§ **Dataset excerpts**
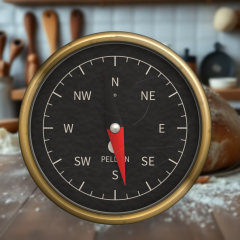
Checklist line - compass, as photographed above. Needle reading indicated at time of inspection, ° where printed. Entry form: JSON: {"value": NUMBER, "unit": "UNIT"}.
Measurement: {"value": 170, "unit": "°"}
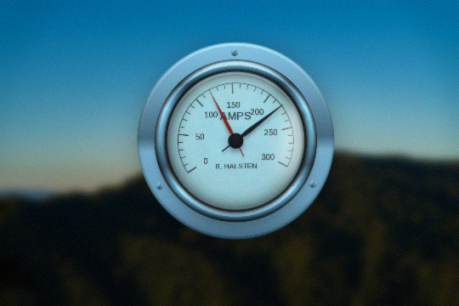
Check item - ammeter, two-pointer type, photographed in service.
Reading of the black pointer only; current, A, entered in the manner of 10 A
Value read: 220 A
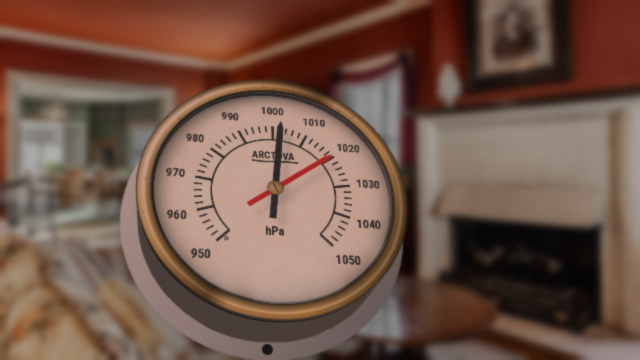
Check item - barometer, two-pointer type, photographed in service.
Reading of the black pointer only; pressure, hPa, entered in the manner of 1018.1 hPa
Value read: 1002 hPa
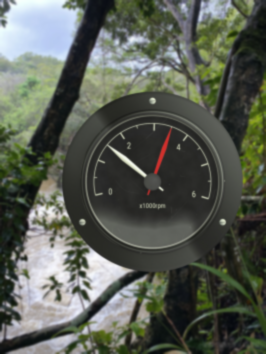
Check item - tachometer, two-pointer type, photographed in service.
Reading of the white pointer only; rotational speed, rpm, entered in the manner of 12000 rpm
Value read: 1500 rpm
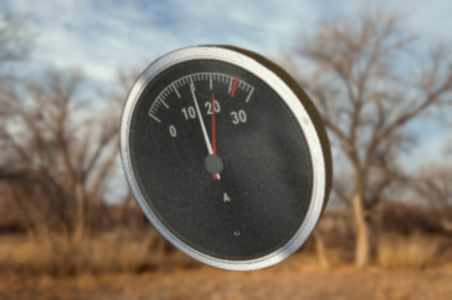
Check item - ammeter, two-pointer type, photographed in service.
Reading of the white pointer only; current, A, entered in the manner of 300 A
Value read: 15 A
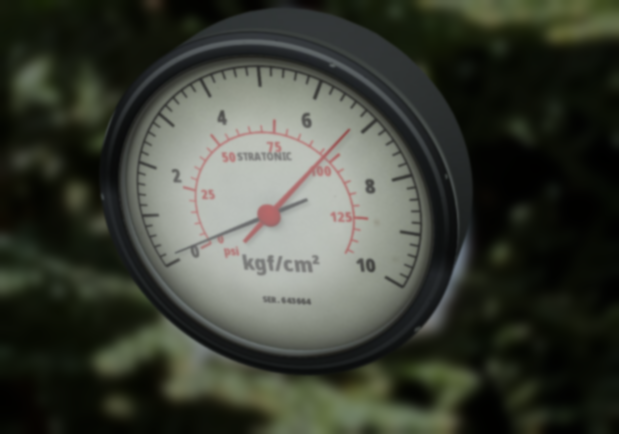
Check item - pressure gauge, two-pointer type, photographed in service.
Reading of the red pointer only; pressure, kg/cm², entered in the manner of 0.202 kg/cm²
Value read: 6.8 kg/cm²
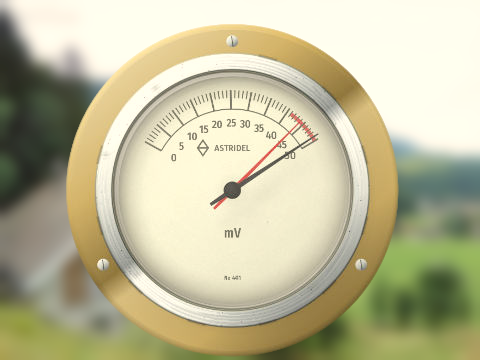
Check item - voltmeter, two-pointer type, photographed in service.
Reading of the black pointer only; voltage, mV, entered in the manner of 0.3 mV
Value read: 49 mV
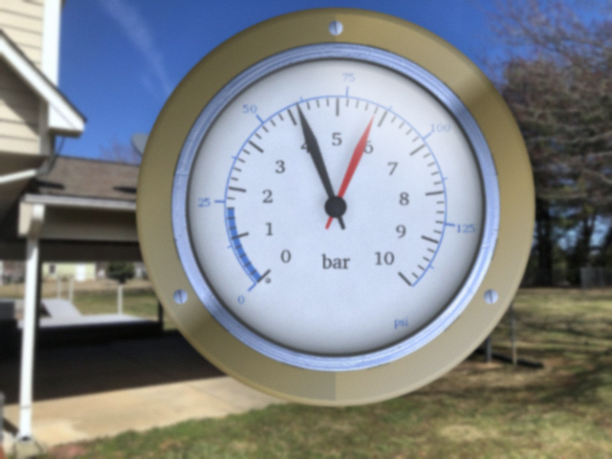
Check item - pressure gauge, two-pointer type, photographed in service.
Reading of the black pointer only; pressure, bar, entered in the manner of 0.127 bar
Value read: 4.2 bar
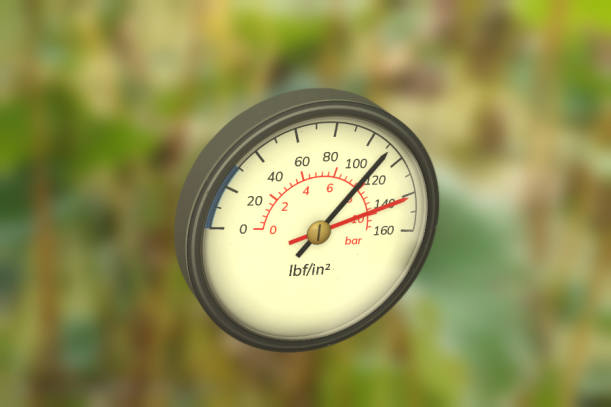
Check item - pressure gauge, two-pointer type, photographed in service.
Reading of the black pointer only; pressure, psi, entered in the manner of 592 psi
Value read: 110 psi
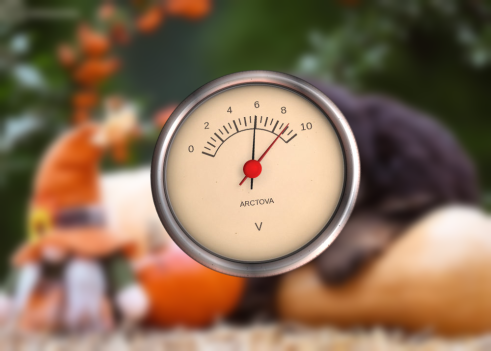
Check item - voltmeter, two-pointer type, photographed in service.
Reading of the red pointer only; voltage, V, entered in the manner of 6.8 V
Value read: 9 V
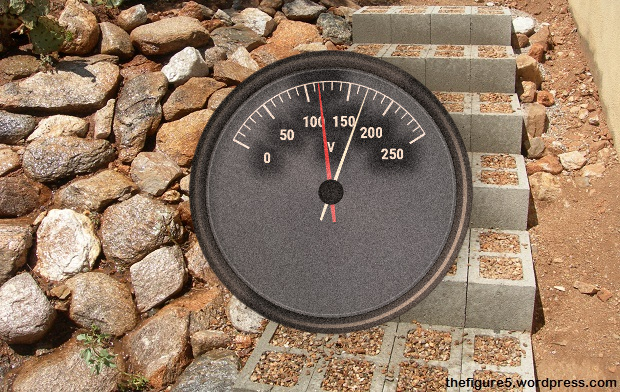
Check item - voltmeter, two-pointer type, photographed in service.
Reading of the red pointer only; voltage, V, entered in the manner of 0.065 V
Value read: 115 V
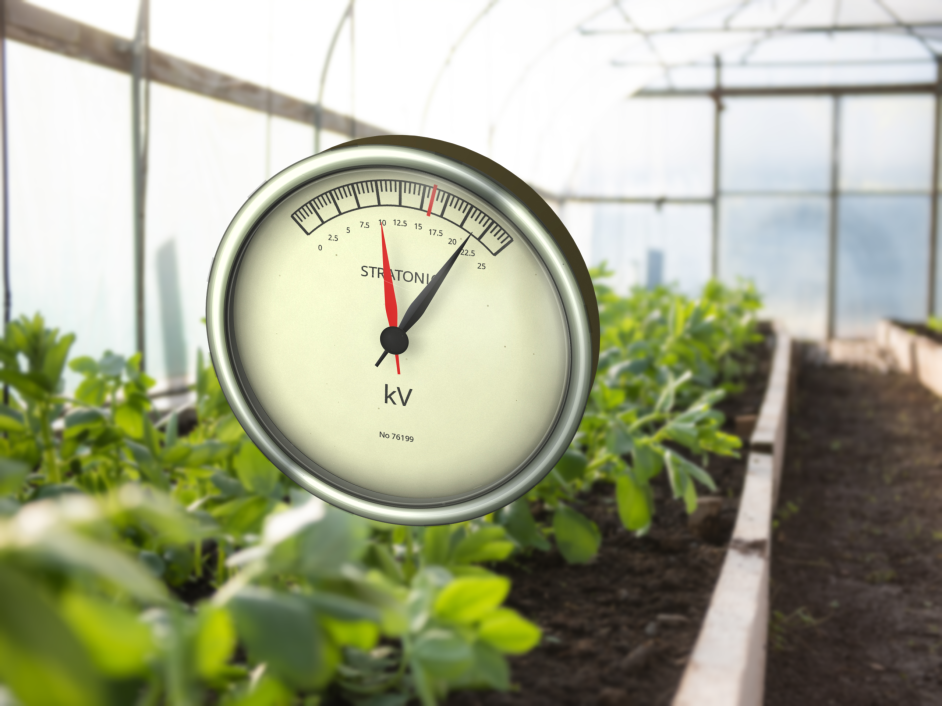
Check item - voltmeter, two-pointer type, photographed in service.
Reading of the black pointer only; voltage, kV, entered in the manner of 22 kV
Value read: 21.5 kV
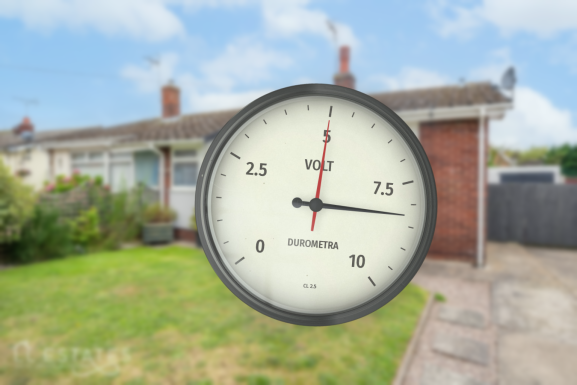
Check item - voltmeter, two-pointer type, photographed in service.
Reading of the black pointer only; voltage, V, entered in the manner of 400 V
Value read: 8.25 V
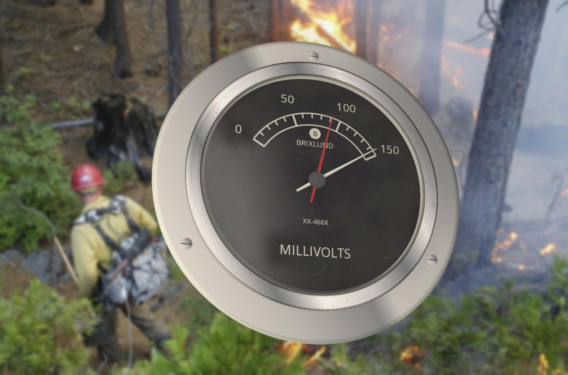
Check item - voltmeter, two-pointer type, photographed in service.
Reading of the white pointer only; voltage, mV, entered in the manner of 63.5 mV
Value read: 145 mV
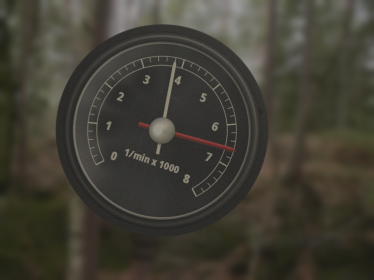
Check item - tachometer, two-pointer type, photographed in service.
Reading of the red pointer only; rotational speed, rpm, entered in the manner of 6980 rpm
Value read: 6600 rpm
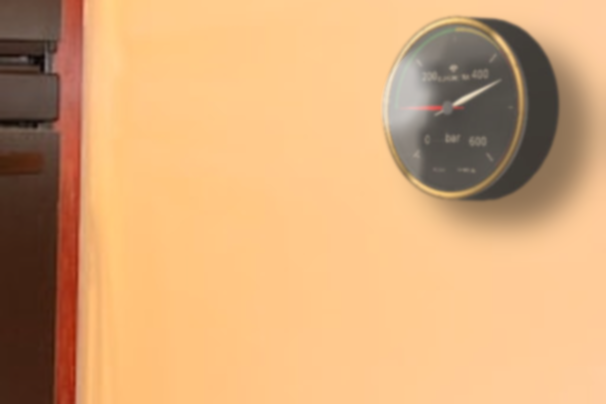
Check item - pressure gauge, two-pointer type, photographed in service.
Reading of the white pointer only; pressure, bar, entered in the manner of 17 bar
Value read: 450 bar
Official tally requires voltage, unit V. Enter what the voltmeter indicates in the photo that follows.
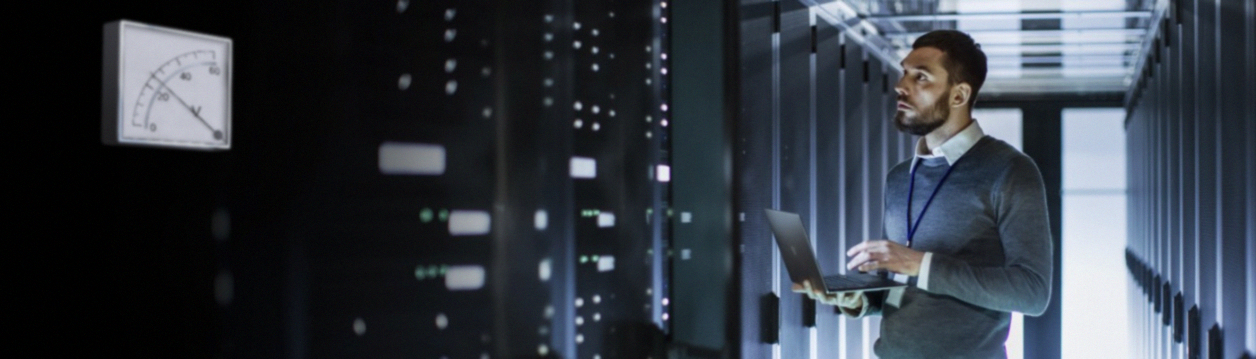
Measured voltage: 25 V
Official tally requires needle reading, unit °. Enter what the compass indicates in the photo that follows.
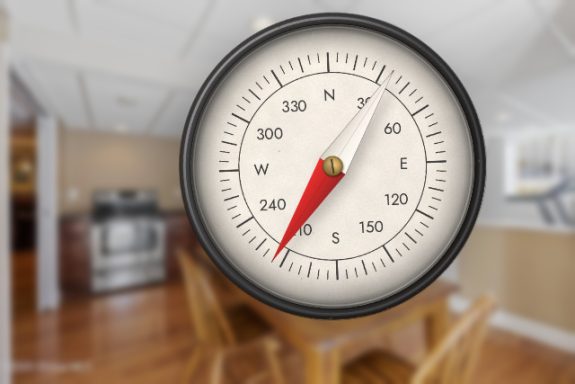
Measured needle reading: 215 °
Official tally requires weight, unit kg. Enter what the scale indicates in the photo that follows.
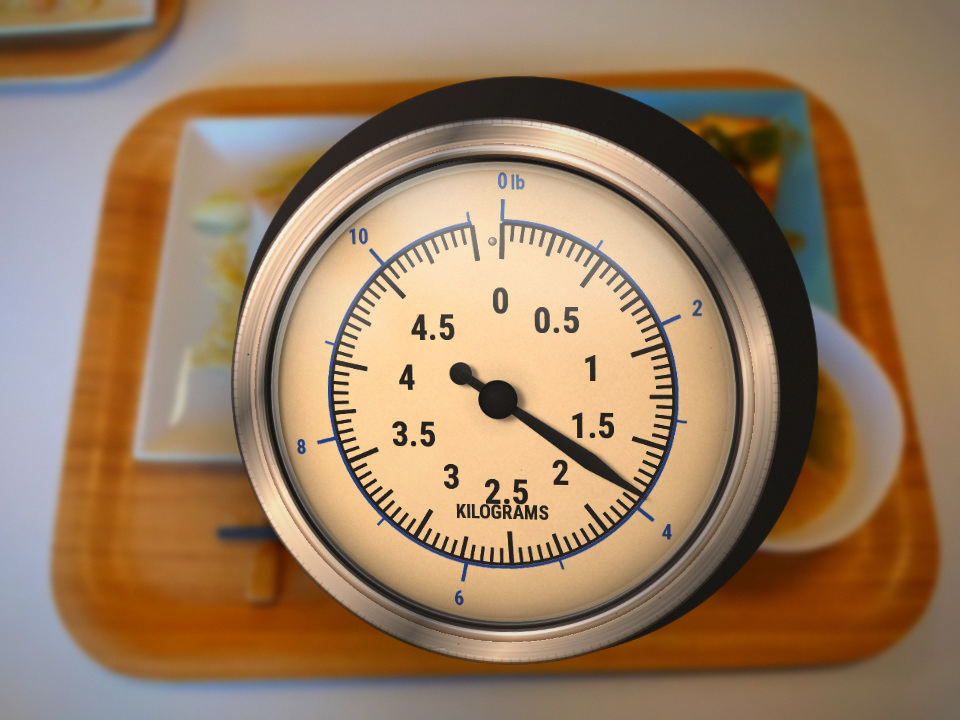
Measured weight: 1.75 kg
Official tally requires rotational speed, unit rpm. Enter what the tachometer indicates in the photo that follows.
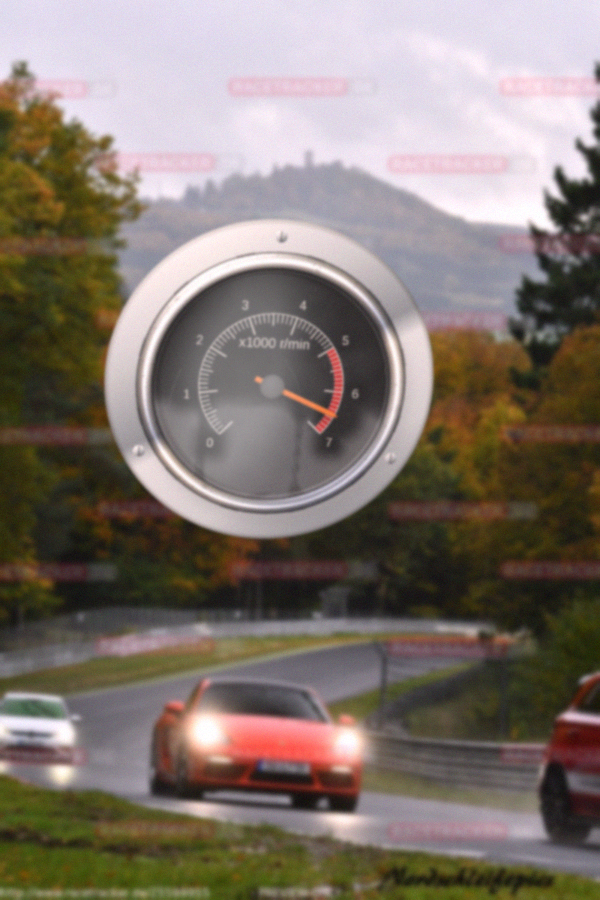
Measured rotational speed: 6500 rpm
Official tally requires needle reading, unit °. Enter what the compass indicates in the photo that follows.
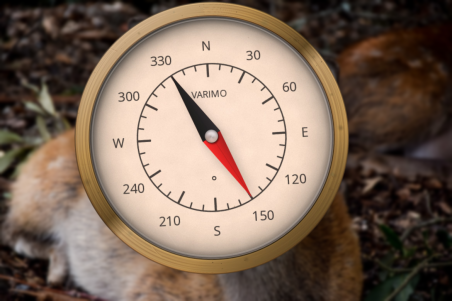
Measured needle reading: 150 °
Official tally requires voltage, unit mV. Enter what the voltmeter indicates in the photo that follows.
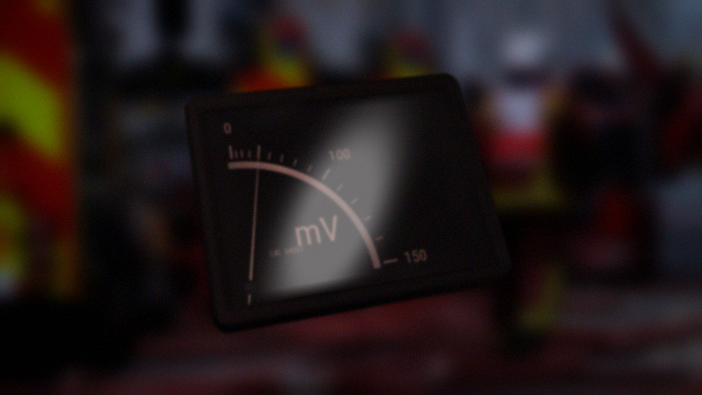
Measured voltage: 50 mV
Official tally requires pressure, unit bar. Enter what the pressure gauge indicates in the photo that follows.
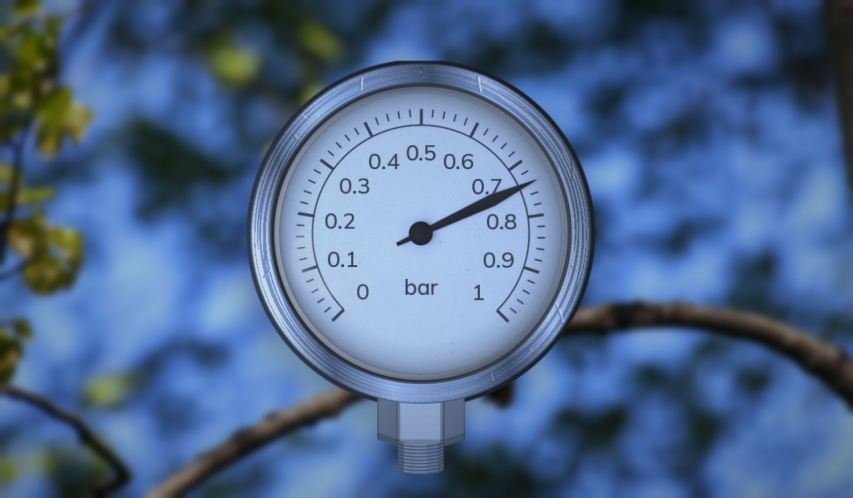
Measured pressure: 0.74 bar
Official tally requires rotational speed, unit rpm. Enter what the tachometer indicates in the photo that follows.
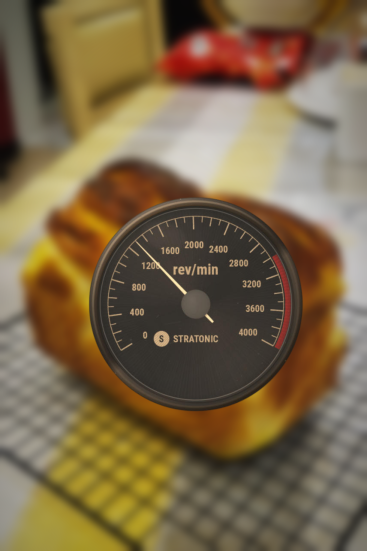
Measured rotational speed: 1300 rpm
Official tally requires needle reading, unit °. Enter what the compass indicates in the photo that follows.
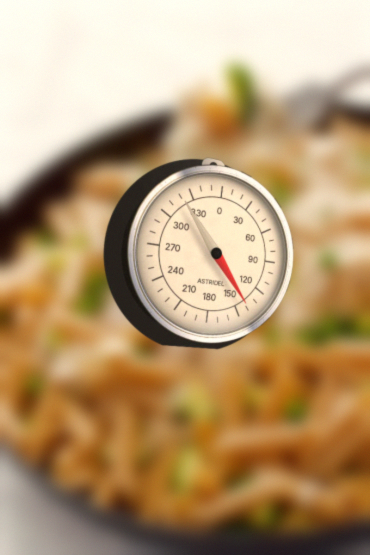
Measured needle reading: 140 °
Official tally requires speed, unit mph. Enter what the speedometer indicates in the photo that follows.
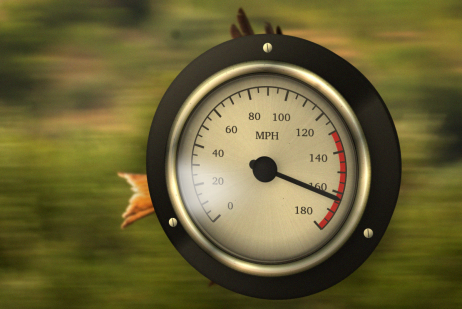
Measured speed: 162.5 mph
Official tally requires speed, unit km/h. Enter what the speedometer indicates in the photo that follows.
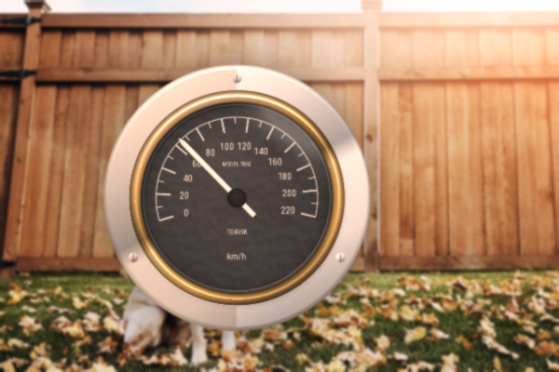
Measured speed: 65 km/h
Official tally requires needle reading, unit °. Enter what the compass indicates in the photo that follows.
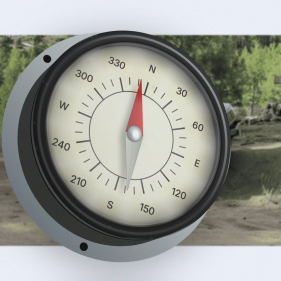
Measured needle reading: 350 °
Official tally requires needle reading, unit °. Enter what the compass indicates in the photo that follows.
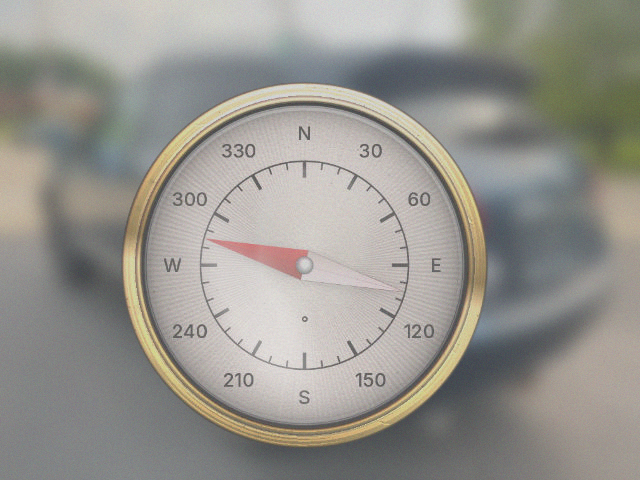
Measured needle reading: 285 °
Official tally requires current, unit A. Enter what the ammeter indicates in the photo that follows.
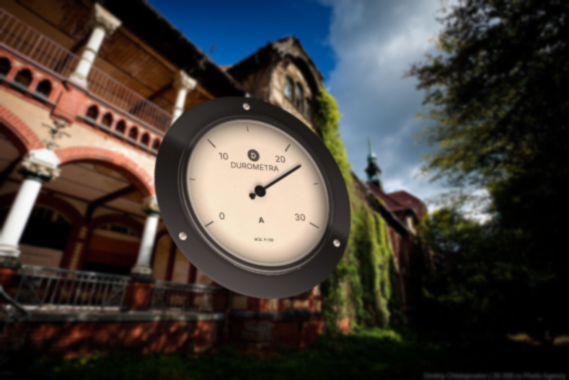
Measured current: 22.5 A
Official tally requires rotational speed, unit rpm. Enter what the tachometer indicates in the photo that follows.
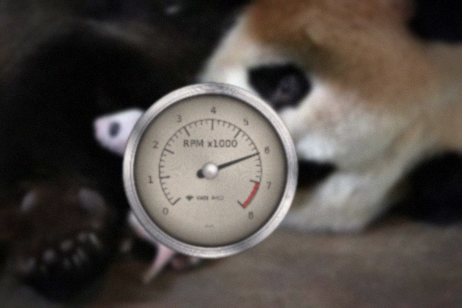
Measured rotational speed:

§ **To do**
Could you set out everything in the listing above, from its very first line down through the line containing "Value read: 49 mV", as a numbered list with blank lines dropped? Leave the pictures out.

§ **Answer to this task**
1. Checklist line - compass, as photographed above. Needle reading indicated at time of inspection, ° where printed. Entry form: JSON: {"value": NUMBER, "unit": "UNIT"}.
2. Measurement: {"value": 170, "unit": "°"}
3. Check item - ammeter, two-pointer type, photographed in service.
4. Reading of the black pointer only; current, A, entered in the manner of 10 A
5. Value read: 220 A
6. Check item - barometer, two-pointer type, photographed in service.
7. Reading of the black pointer only; pressure, hPa, entered in the manner of 1018.1 hPa
8. Value read: 1002 hPa
9. Check item - tachometer, two-pointer type, photographed in service.
10. Reading of the white pointer only; rotational speed, rpm, entered in the manner of 12000 rpm
11. Value read: 1500 rpm
12. Check item - ammeter, two-pointer type, photographed in service.
13. Reading of the white pointer only; current, A, entered in the manner of 300 A
14. Value read: 15 A
15. Check item - pressure gauge, two-pointer type, photographed in service.
16. Reading of the red pointer only; pressure, kg/cm², entered in the manner of 0.202 kg/cm²
17. Value read: 6.8 kg/cm²
18. Check item - voltmeter, two-pointer type, photographed in service.
19. Reading of the black pointer only; voltage, mV, entered in the manner of 0.3 mV
20. Value read: 49 mV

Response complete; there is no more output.